§ **YOUR ASSIGNMENT**: Leave no picture in, and give every entry again exactly.

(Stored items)

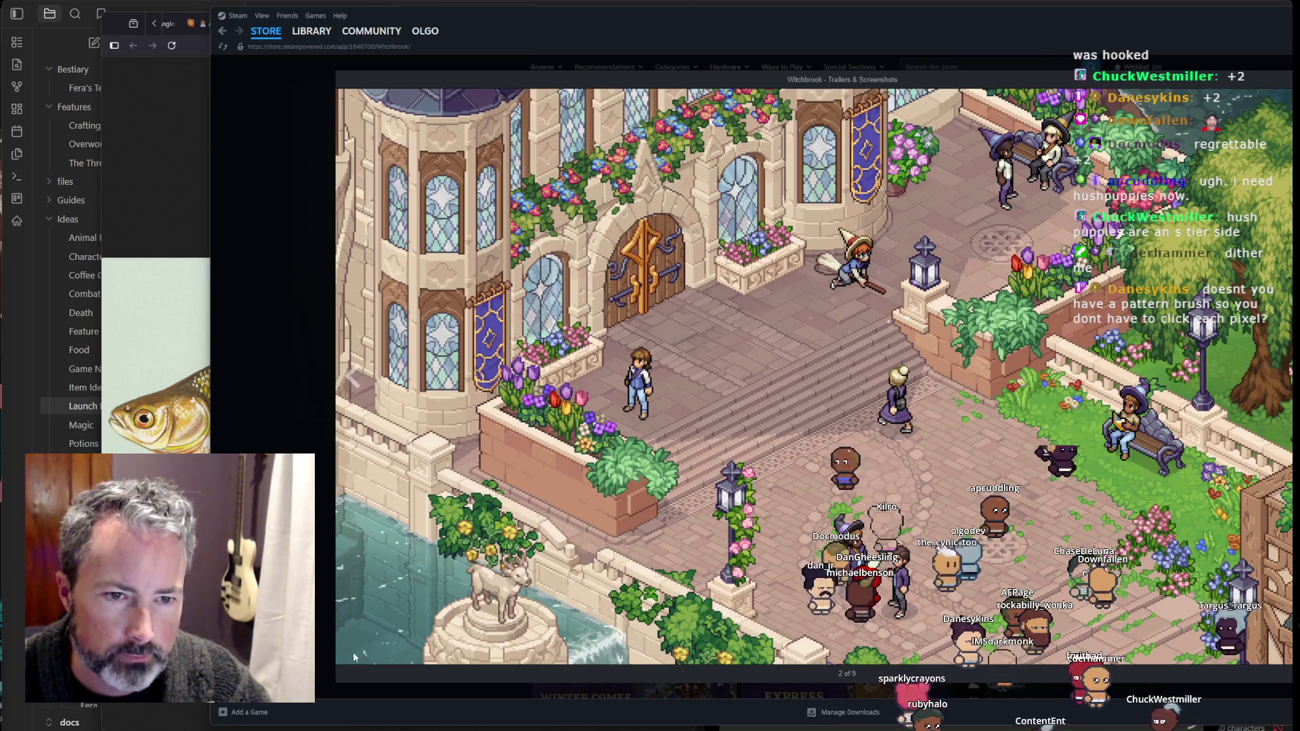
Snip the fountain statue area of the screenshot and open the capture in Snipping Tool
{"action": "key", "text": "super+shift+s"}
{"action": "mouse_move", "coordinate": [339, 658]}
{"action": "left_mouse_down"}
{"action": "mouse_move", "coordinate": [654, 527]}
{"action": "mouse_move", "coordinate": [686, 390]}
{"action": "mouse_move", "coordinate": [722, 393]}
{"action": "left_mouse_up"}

§ **YOUR RESPONSE**:
Snip the fountain statue area of the screenshot and open the capture in Snipping Tool
{"action": "key", "text": "super+shift+s"}
{"action": "mouse_move", "coordinate": [339, 658]}
{"action": "left_mouse_down"}
{"action": "mouse_move", "coordinate": [654, 527]}
{"action": "mouse_move", "coordinate": [686, 390]}
{"action": "mouse_move", "coordinate": [722, 393]}
{"action": "left_mouse_up"}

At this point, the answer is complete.